** SET EXERCISE **
Please copy out the lines of the entries from the one containing "pose: elev=317.6 azim=92.0" through the one containing "Dot at: (225, 339)", inclusive, and leave the pictures out of your answer.

** AVAILABLE RECORDS **
__________________________________________________

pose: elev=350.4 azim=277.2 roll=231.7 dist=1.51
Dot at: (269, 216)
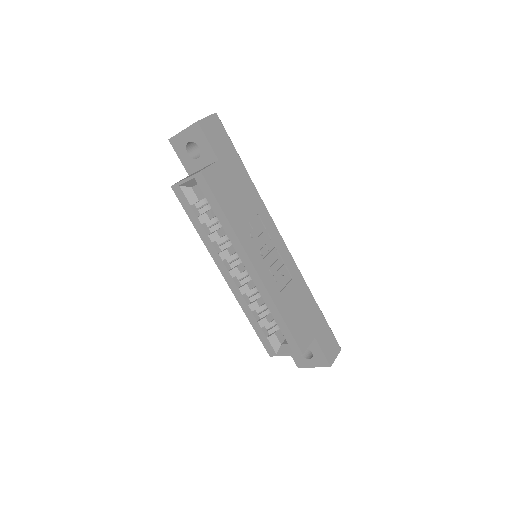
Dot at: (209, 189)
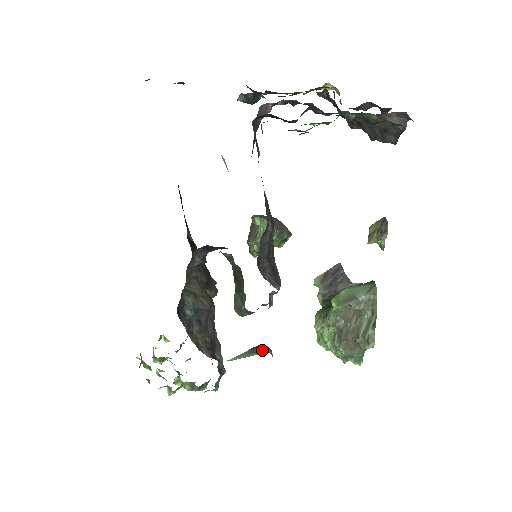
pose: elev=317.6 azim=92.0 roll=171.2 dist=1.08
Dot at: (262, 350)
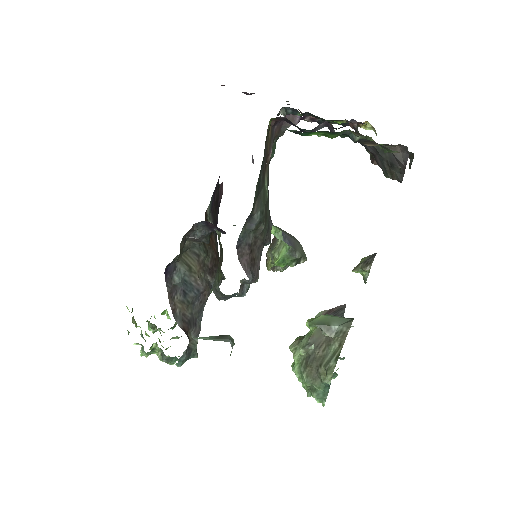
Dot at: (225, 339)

__________________________________________________

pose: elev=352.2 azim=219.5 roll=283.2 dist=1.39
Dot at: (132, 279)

__________________________________________________

** SOLVED PROBLEM **
pose: elev=317.6 azim=92.0 roll=171.2 dist=1.08
Dot at: (262, 350)
Dot at: (225, 339)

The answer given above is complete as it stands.